[START OF INFORMATION SUPPLIED]

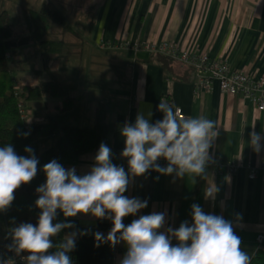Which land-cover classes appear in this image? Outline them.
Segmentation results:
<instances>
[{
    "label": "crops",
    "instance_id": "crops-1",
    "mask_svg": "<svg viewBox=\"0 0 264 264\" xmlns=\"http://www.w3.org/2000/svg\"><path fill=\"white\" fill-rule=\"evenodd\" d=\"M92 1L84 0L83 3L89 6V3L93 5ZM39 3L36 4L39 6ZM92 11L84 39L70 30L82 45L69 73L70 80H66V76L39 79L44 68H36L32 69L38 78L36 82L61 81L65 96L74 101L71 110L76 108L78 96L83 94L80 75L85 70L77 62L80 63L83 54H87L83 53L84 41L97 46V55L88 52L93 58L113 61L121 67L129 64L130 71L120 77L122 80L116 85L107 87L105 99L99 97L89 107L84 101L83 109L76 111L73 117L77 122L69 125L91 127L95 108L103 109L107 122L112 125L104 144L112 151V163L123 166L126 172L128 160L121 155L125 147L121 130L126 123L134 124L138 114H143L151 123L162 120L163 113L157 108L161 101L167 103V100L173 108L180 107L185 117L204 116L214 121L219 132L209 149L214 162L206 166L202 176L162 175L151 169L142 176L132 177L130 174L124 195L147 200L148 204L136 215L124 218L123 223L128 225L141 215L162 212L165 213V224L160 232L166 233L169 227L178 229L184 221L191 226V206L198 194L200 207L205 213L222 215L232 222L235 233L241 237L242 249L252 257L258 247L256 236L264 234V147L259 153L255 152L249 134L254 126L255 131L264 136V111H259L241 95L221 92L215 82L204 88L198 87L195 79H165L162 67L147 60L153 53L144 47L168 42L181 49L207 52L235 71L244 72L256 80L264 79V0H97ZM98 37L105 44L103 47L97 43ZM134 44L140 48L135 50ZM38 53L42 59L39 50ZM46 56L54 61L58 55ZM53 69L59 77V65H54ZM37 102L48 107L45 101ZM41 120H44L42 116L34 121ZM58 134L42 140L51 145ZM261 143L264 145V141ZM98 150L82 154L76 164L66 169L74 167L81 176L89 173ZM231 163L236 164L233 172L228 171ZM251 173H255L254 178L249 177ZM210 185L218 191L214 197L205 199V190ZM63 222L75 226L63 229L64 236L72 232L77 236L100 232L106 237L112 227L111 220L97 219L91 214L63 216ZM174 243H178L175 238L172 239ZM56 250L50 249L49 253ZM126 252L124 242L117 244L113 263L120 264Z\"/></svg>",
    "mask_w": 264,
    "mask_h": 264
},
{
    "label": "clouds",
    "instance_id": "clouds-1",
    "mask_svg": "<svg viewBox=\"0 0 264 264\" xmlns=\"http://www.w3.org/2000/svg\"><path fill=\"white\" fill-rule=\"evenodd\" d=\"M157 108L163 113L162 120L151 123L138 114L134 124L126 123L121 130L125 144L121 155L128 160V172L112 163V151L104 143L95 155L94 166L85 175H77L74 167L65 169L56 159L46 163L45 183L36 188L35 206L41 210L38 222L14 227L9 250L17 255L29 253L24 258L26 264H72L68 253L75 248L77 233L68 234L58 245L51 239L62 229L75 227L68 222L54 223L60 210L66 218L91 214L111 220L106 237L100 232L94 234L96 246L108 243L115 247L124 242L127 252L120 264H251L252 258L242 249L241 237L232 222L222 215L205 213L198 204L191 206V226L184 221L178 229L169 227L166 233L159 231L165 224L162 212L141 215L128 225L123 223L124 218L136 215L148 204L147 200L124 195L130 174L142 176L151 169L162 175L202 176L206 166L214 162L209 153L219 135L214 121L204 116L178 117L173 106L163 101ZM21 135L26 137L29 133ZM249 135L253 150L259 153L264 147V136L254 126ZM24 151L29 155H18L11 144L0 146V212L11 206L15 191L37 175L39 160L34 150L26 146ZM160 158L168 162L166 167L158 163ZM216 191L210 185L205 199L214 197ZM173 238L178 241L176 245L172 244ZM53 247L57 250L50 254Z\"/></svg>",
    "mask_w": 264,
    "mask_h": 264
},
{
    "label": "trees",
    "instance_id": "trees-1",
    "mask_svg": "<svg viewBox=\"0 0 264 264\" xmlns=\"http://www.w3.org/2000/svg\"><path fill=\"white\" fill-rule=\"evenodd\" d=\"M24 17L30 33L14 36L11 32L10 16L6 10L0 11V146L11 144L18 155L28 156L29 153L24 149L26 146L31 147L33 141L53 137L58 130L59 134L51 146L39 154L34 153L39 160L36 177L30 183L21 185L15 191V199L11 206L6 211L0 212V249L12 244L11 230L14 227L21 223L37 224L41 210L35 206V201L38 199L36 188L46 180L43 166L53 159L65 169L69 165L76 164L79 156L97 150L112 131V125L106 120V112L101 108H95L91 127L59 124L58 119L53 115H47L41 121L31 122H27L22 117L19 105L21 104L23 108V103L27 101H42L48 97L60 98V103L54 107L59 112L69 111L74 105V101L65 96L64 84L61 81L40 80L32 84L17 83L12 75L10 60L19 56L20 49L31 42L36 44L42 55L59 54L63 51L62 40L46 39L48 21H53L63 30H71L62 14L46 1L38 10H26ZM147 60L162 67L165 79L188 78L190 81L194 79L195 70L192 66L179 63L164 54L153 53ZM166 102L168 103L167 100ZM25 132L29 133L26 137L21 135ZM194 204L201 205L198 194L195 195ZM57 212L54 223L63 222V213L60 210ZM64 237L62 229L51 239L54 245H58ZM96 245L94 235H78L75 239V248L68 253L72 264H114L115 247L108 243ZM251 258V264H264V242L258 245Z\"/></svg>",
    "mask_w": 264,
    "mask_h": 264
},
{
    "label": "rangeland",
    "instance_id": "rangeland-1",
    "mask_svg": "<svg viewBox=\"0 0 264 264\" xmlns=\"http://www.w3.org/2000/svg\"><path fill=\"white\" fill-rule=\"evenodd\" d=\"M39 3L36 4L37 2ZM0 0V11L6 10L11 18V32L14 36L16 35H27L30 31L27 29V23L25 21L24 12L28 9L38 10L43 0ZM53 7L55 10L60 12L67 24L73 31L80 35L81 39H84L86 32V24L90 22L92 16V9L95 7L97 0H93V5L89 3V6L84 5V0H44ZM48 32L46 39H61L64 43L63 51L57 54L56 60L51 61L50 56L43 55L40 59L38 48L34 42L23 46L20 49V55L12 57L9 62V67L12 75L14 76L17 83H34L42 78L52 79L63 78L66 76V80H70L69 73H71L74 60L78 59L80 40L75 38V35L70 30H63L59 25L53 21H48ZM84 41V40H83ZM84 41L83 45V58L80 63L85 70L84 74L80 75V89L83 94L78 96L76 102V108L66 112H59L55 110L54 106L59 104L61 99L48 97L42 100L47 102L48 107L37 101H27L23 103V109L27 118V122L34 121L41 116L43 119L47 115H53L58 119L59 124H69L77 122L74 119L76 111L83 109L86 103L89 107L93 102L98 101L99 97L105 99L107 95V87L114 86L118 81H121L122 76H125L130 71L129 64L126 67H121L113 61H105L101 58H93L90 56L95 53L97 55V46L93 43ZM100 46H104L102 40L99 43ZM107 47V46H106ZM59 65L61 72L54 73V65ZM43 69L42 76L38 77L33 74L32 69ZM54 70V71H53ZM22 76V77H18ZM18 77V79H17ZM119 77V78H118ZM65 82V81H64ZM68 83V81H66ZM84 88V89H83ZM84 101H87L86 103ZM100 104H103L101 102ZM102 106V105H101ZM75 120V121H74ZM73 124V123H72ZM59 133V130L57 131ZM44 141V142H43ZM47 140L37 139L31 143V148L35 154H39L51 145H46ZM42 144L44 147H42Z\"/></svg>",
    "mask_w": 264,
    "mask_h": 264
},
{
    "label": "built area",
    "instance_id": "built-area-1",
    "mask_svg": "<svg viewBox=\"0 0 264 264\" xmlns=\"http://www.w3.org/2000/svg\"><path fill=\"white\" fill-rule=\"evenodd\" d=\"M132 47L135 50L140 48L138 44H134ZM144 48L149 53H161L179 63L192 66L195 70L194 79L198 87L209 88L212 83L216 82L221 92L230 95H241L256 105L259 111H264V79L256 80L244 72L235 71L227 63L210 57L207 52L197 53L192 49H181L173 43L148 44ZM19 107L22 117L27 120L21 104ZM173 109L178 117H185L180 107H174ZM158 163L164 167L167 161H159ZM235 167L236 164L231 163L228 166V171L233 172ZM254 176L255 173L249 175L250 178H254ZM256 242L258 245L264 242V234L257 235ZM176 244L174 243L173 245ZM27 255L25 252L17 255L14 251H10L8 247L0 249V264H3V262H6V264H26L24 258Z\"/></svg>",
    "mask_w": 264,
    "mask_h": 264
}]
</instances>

[END OF INFORMATION SUPPLIED]
[START OF INFORMATION SUPPLIED]

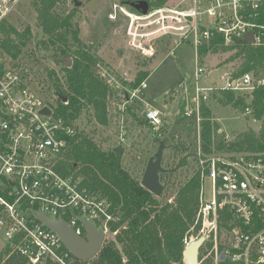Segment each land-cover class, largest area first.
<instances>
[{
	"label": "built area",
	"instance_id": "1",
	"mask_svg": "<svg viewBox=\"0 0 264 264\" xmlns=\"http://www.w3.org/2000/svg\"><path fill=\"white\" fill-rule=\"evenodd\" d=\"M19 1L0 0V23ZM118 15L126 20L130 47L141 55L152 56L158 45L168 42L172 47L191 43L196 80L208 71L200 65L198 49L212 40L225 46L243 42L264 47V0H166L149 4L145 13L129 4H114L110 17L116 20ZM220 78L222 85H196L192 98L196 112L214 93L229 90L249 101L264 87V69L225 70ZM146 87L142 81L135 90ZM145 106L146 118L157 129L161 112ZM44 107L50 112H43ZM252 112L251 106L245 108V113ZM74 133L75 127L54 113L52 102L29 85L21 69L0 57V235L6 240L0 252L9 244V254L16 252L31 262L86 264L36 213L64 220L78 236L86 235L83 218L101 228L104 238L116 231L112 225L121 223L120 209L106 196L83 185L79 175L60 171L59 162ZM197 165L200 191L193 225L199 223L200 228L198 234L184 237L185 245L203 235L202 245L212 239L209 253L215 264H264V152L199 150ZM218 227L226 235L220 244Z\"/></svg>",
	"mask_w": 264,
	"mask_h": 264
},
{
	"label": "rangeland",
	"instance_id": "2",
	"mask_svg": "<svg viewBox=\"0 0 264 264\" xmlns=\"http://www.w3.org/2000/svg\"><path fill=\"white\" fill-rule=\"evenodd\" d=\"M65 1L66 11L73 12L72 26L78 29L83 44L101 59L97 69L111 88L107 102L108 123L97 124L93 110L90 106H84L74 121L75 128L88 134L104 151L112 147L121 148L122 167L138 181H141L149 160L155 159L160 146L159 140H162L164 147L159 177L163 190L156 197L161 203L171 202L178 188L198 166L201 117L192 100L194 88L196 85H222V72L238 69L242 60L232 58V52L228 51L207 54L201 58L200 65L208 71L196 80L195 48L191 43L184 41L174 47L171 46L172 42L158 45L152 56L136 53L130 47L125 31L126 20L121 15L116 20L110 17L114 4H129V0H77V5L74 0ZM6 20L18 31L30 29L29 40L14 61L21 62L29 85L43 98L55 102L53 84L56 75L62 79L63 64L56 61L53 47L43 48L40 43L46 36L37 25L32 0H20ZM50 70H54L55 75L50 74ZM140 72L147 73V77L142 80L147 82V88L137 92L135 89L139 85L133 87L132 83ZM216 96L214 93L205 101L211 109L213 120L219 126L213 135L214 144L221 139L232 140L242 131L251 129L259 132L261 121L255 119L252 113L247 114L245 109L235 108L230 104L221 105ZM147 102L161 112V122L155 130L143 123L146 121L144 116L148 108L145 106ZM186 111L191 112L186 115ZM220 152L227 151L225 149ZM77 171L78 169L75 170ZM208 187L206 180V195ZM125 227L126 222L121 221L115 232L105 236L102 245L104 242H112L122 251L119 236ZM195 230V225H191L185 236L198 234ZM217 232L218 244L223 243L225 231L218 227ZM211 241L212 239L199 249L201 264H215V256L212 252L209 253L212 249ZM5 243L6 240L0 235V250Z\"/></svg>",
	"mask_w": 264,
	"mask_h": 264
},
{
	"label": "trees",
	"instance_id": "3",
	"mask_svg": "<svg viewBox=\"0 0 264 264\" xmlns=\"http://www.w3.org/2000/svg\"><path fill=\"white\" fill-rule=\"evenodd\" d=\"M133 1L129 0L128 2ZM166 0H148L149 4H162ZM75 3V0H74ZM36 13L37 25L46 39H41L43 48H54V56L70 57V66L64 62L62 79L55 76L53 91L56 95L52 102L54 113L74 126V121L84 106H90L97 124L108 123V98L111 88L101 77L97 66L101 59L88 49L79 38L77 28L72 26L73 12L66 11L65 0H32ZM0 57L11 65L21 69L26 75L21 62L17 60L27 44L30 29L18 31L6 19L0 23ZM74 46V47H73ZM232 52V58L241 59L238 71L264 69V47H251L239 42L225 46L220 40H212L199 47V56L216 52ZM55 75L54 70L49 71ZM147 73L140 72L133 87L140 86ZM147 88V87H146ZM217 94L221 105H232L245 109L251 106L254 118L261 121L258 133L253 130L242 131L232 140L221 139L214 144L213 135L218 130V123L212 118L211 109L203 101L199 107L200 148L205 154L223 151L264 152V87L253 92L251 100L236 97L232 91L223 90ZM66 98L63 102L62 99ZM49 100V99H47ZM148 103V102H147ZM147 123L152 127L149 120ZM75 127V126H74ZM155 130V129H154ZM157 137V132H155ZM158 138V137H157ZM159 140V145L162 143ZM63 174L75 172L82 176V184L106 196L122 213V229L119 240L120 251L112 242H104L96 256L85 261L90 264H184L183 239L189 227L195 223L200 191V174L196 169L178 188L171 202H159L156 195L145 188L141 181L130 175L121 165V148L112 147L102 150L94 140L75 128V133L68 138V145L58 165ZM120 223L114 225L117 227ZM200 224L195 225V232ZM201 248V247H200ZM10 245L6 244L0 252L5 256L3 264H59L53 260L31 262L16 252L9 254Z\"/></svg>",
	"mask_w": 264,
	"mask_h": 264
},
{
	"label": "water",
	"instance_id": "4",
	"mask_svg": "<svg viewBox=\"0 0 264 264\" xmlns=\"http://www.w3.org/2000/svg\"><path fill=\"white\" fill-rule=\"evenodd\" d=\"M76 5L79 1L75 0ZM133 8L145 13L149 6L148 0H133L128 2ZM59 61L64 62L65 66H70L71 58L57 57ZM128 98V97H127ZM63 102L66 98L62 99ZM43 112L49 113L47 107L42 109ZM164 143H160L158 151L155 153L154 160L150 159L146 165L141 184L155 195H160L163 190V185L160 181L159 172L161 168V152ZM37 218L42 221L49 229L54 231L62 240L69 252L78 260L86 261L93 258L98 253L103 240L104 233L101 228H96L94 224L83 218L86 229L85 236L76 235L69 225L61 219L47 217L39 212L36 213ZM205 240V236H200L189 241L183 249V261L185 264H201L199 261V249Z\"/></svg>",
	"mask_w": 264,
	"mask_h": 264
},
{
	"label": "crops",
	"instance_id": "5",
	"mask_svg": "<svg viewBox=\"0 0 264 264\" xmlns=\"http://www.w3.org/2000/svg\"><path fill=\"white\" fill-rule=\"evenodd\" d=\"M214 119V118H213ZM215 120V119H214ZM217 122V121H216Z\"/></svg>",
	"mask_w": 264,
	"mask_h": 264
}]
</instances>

[END OF INFORMATION SUPPLIED]

- _WHAT YOU SHOULD DO_: State how many lines of the entries contain the string "crops", treating uppercase and lowercase letters as distinct, and reply with the number alone.

- _WRITTEN REPLY_: 3